Semicolon separated list of column names in the target table that should be used as a composite key for DELETE or MODIFY operations.

Execute before

SQL statement that will be executed prior to start of a job.

Truncate table

Delete all data from the target table prior to execution of the job. This statement is completed after execution of the Execute before statement.

Execute after

SQL statement that will be executed after completion of a job.

Process data in one batch

When this property is checked, the connector will upload all data from the job prior to processing it.

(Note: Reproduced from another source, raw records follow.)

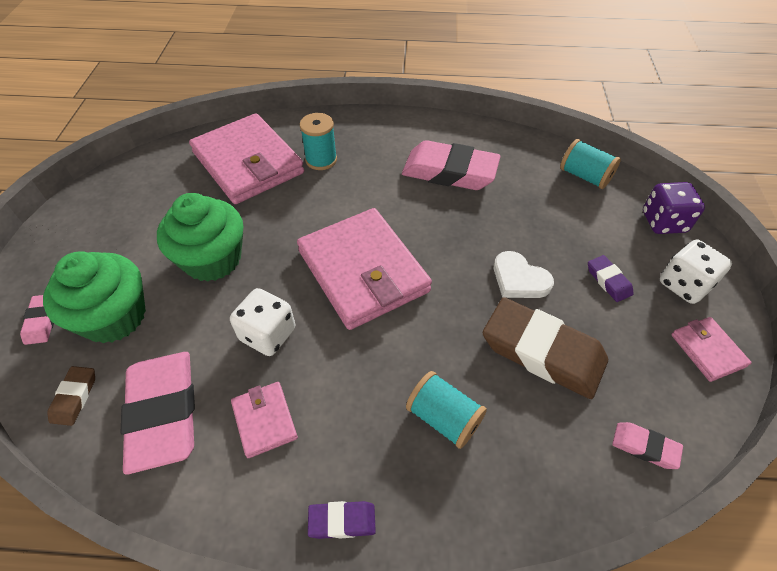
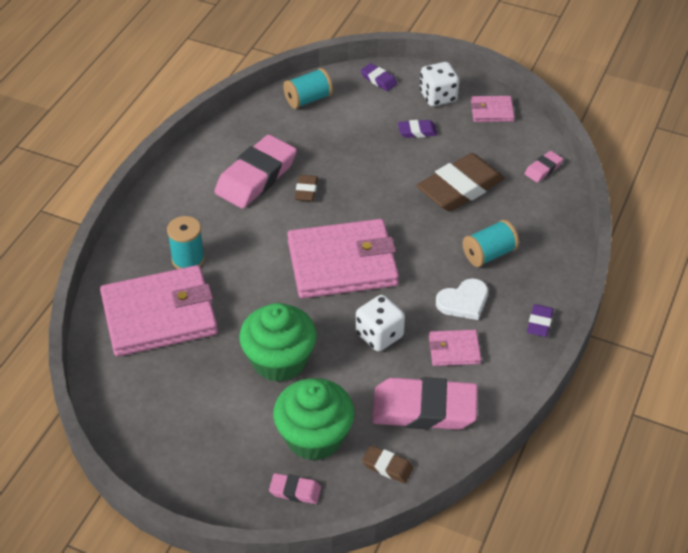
camera: 70 degrees left, 5 degrees down
(452, 212) = (306, 190): none -> brown eraser
(519, 279) = (393, 176): white heart -> white heart (463, 301)
(663, 222) = (378, 79): purple dice -> purple eraser

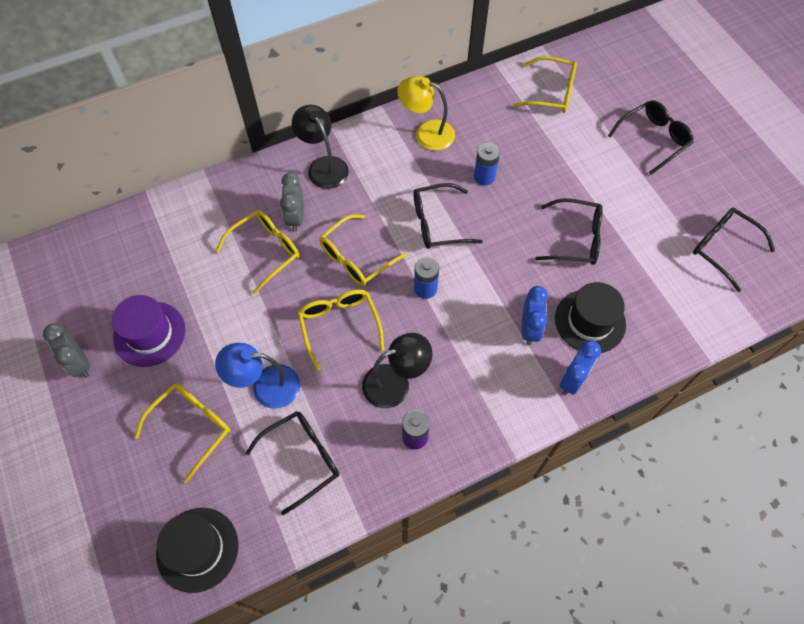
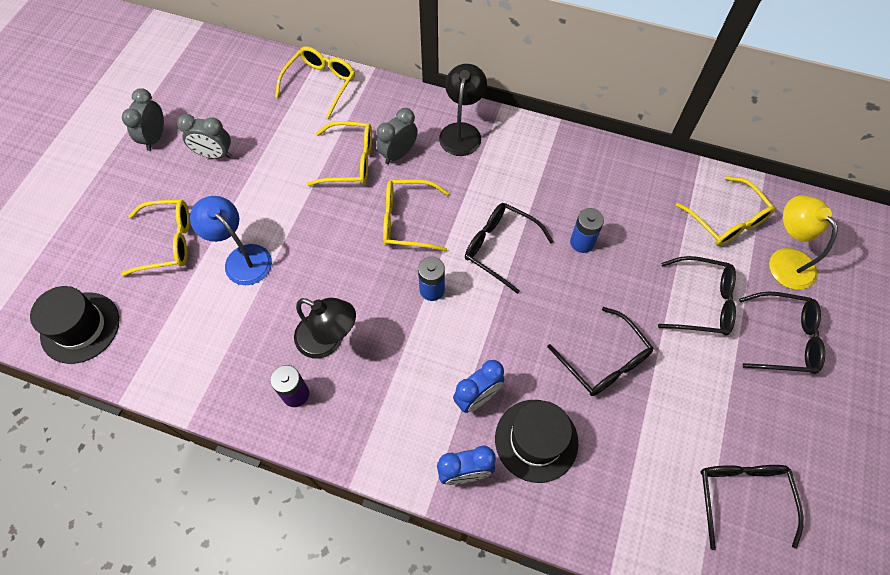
camera: 45 degrees right, 0 degrees up
(149, 334) = (214, 154): purple hat -> grey clock
(302, 458) = (207, 332): black glasses -> black glasses (702, 302)
(339, 325) = (338, 260): yellow glasses -> yellow glasses (321, 84)
(426, 133) = (573, 169): yellow lamp -> yellow lamp (785, 260)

Preserve stage file on Error

Preserve staged data file when an error occurs in loading data. This property is valid only if Abort on data error is enabled.

Use Local Timezone

Use agent local timezone to convert TIMESTAMP/datetime data. By default, UTC is used in conversions.

Success File Directory

Wird derzeit nicht verwendet.

Error File Directory

Wird derzeit nicht verwendet.

Database Override

Name of the database to update; overrides the target database defined for the data synchronization task. Do not specify values for database override, schema override, or table override in a Data Synchronization task. You can specify the values in a PowerCenter session.

Schema Override

Name of the schema to update; overrides the target schema defined for the data synchronization task. Do not specify values for database override, schema override, or table override in a Data Synchronization task. You can specify the values in a PowerCenter session.

Table Override

Name of the table to update; overrides the target table defined for the data synchronization task. Do not specify values for database override, schema override, or table override in a Data Synchronization task. You can specify the values in a PowerCenter session.

Usage Notes:

  • Snowflake does not enforce primary or foreign key constraints, and does not preserve metadata for keys. You must specify the Update key columns property even if corresponding columns are marked as key in the Informatica environment.

  • The Process data in one batch property may delay completion of the job, but guarantees that no data will be persisted in case of a failure, and without the overall transaction. Processing maximum amount of data at a time also maximizes utilization of Snowflake warehouse parallelism.

  • The Database Override, Schema Override, and Table Override attributes are used by PowerCenter to provide values at runtime that override the target database, schema, and/or table for the data synchronization task. This enables using the same data synchronization task to update tables in multiple databases and schemas. The fields are blank by default and should be left blank because the values for the attributes are provided at runtime.